En España se lee muy poco, según constatan unánimemente las
estadísticas, y a la hora de buscar las causas, no son pocos los que, sobre
todo en estos últimos años, lo achacan a esos cachivaches tecnológicos que todo
el mundo lleva consigo a todas partes y que, dicen, han venido a sustituir a
los libros.
Y aquí entraría,
como tristísimo corolario, el goteo casi continuo de librerías que no han
tenido más remedio que bajar la persiana. O de editoriales como Círculo de
Lectores, que en la década de 1990 llegó a contar con más de un millón y medio
de socios y que desde 1962, año en que se fundó, puso lo que suele llamarse
"buena literatura" al alcance del gran público. Porque ahí, en la
separación –el abismo, más bien– entre los rumbos de la primera y los
gustos del segundo estriba en buena parte la cuestión, que viene de lejos y resulta
la mar de intrincada.
Subliteratura: ese era el término que los críticos y
sociólogos, siempre algo pedantuelos, de los años 70 empleaban para referirse a
las lecturas populares, como si fuera posible ponerle puertas al campo literario,
o como si tuviera alguien la prerrogativa de acotar la finca y marcar las
lindes de lo que es bueno y lo que no.

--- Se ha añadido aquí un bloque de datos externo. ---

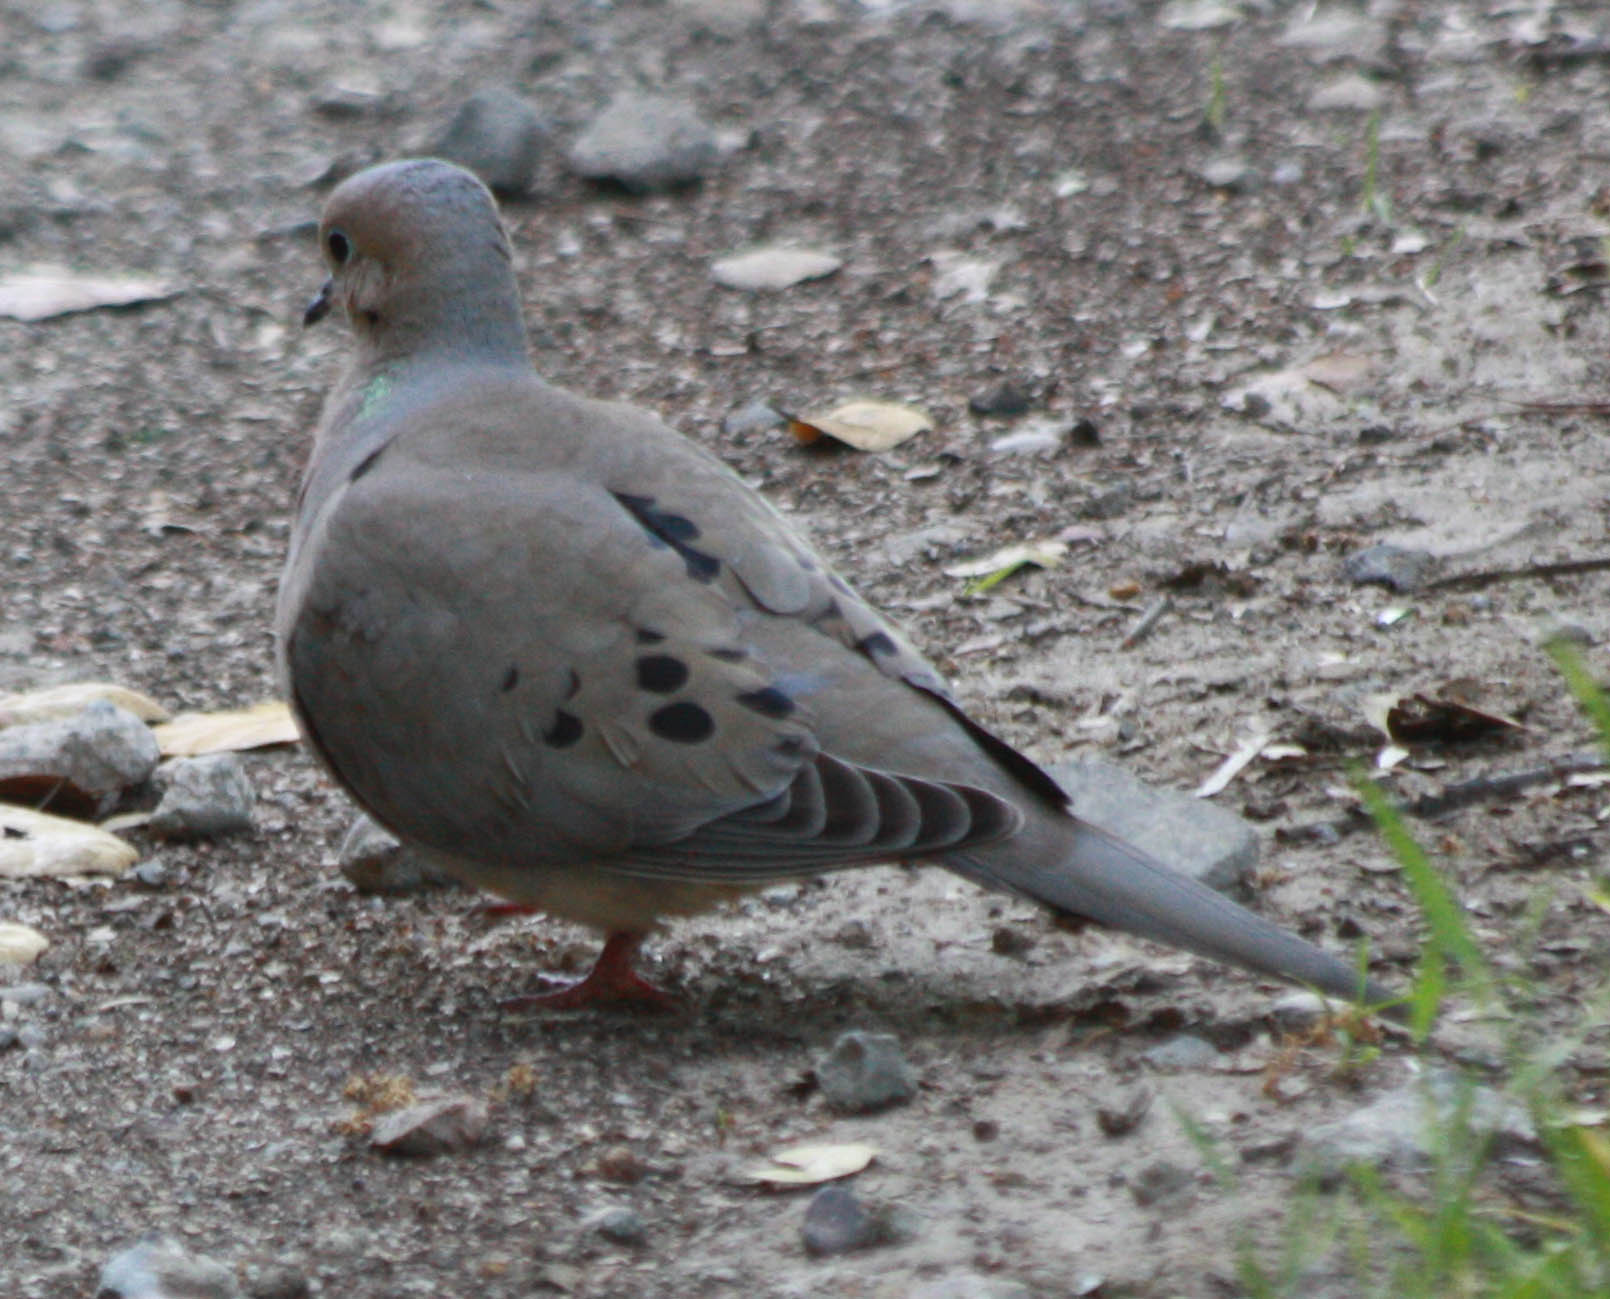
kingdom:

Etiquetaban así las novelas del Oeste (unas
2600) de Marcial Lafuente Estefanía, las novelas rosa de Corín Tellado (la
escritora en castellano más leída después de Cervantes, y a la que Vargas Llosa
no tuvo reparo en dedicar elogiosas palabras) y los best sellers en general.
Algunos hasta se atrevieron a meter también en el mismo saco a las novelas
policíacas (Simenon, A. Christie), de aventuras (Verne), de ciencia ficción...
¡Tiempos aquellos, cuando el metro era la biblioteca
ambulante más grande del mundo y la gente entretenía los largos trayectos
leyendo libros y no picoteando el móvil...!
Y que no se lea en el móvil cruzando un paso de peatones o conduciendo, bueno, es posible que lo de leer no sea exacto.